In a news release issued Tuesday morning, the Competition Bureau said “digital dispatch services” such as Uber, where users request nearby drivers and pay using their phones, can introduce lower prices to the taxi industry while being more convenient and potentially leading to better service.
“Digital dispatch services offer an innovative and convenient alternative to traditional methods of arranging urban transportation, such as hailing a taxicab on the street or phoning a traditional dispatcher,” the news release said.
“In addition, many of the new emerging software applications offer additional features, including payment options and Global Positioning System technology to allow consumers to identify nearby available vehicles and tailor their requests accordingly.

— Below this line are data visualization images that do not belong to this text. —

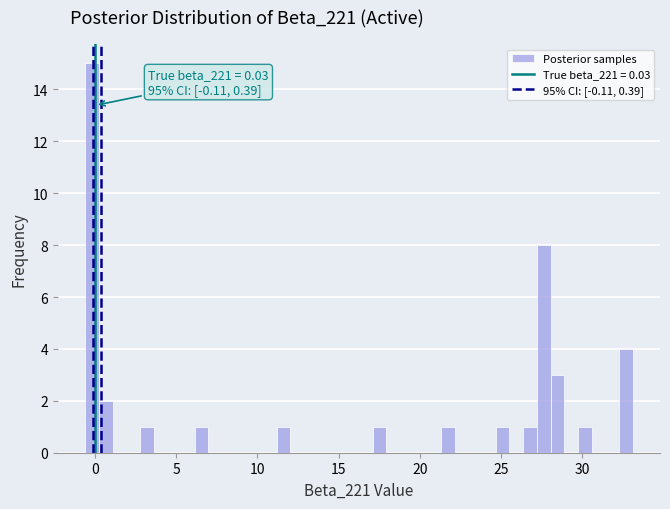

Read against the x-axis, roughly where is the centre of the tallest bar?

0.0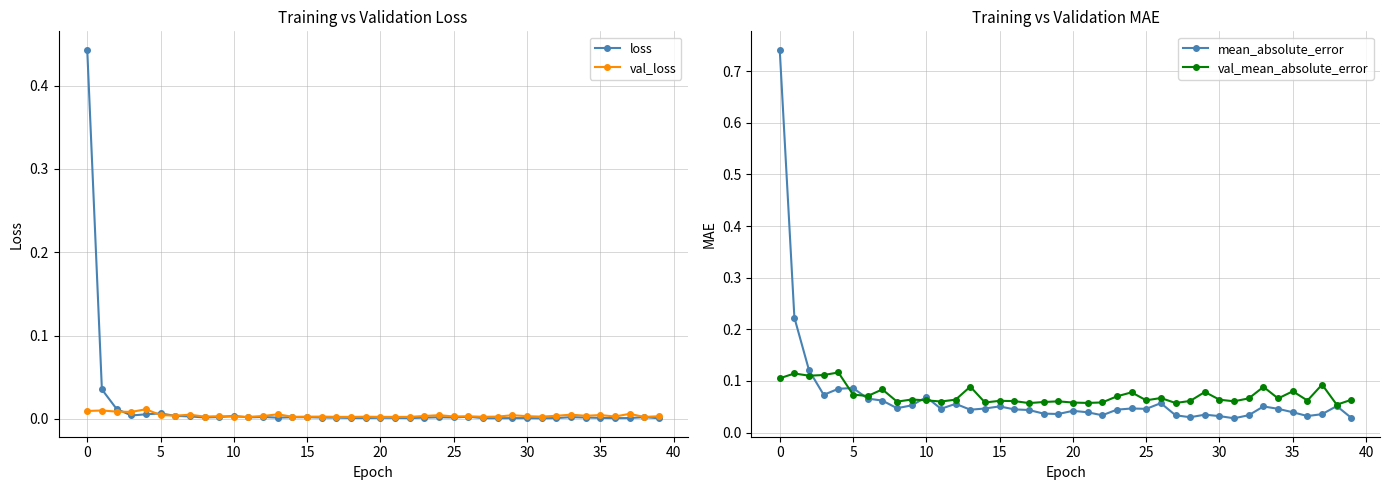

True or false: val_loss and mean_absolute_error cross at least once.

False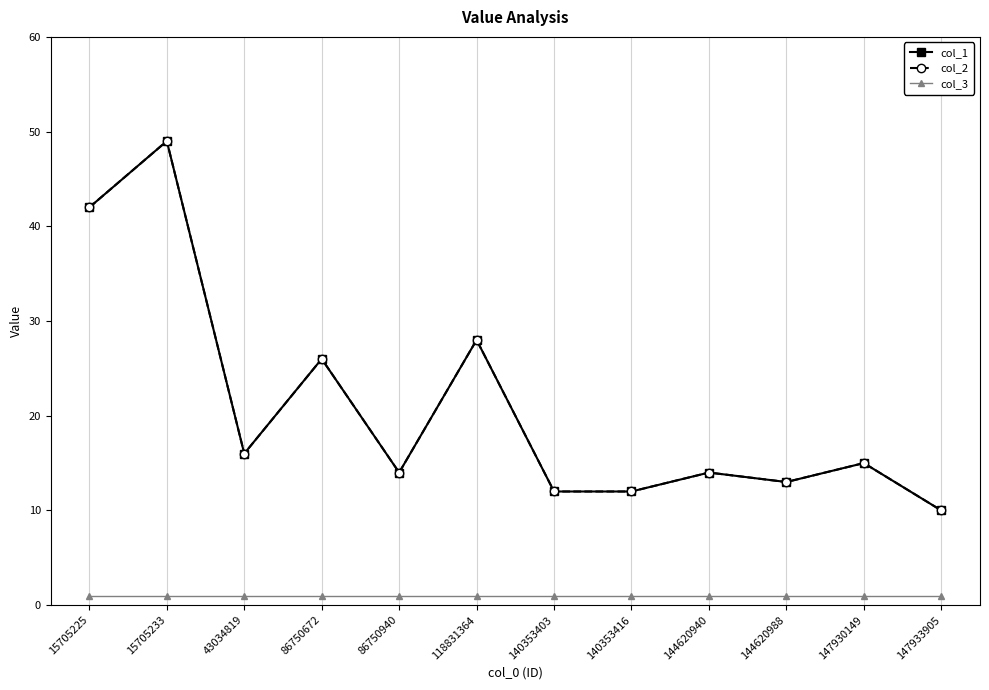

Does the chart have visible grid lines?

Yes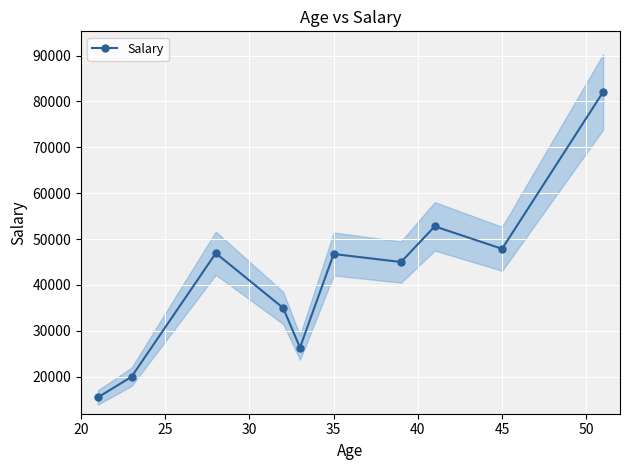

True or false: Salary has more than 1 interior local peaks.

True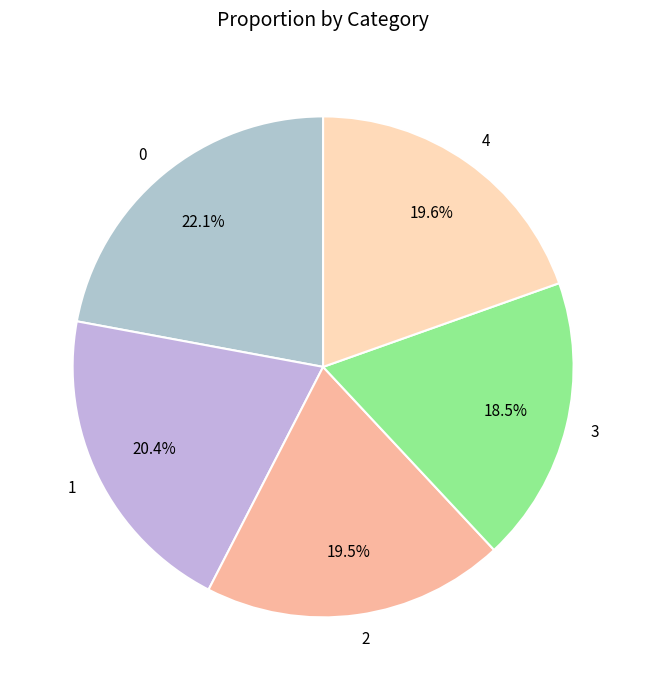

What percentage is NOT represented by 1?

79.6%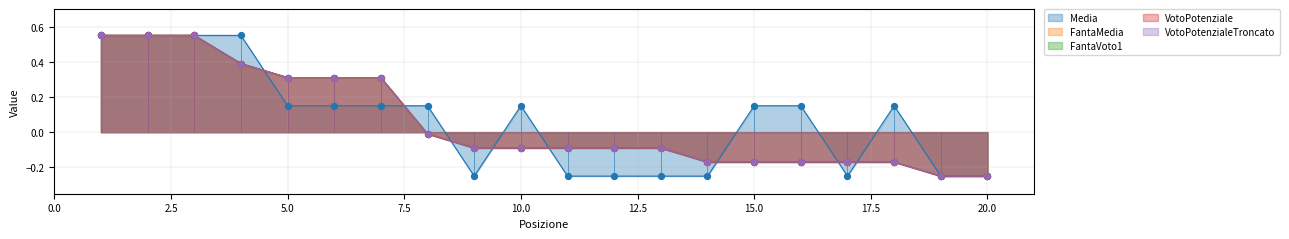

Which series contains the lowest Y value?

Media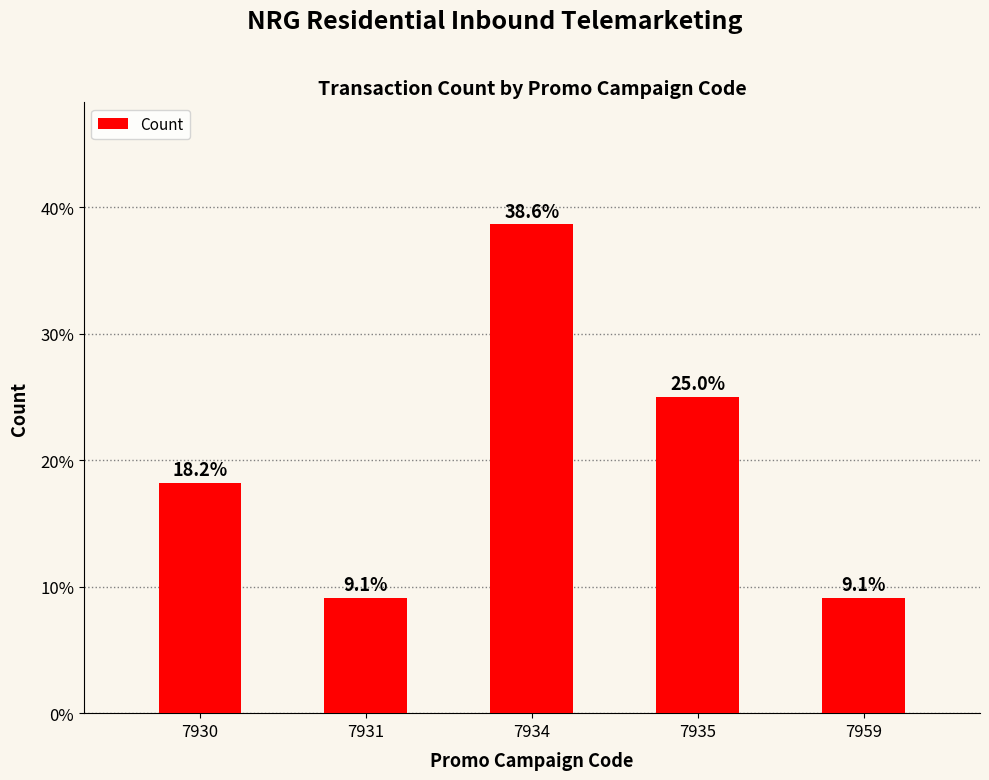

Reading left to right, list all the values displayed in this chart.

7930=18.2	7931=9.1	7934=38.6	7935=25.0	7959=9.1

“While early digital dispatch services generally connected passengers to licensed taxicab drivers, some applications are now facilitating ‘ride sharing’ services that connect passengers to private drivers that wish to offer transport services.”
Asks cities to look into 'less restrictive regulations'
The Competition Bureau said it acknowledges municipalities such as Montreal, Calgary and Vancouver have banned ridesharing services while others such as Ottawa and Toronto have told bylaw officers to ticket Uber drivers.
“The Bureau believes municipalities should consider whether prohibitions on digital dispatch services and ridesharing applications are necessary and explore whether less restrictive regulations could adequately address their concerns,” it said.
Local governments such as the ones named above have been critical of the lack of regulation surrounding Uber, while taxi companies say it’s unfair to them because of all the regulations they have to follow that rideshare drivers don’t.
Toronto mayor-elect John Tory has shown more support, saying a courtroom battle isn’t the way to handle the issue.
"You sit down [with the operators] and sort these things out," said Tory last week. "But you don't sort them out from the premise that says these applications are going away, that we're going to go back to the way things were before.
"We have to work something out that protects public safety and makes sure we have fair competition but also doesn't try to pretend something like Uber is just going to go away because it's not."
The bureau said it can’t speak to safety concerns that have arisen as more people use these services but hopes regulations should be what’s “reasonably necessary” to protect consumers, not further.
Canada’s Competition Bureau is an independent law enforcement agency operating under the basic assumption that competition is good for consumers and businesses.
Its views on Uber were published in its periodically-published Competition Advocate series that looks at industries that may benefit from more competition.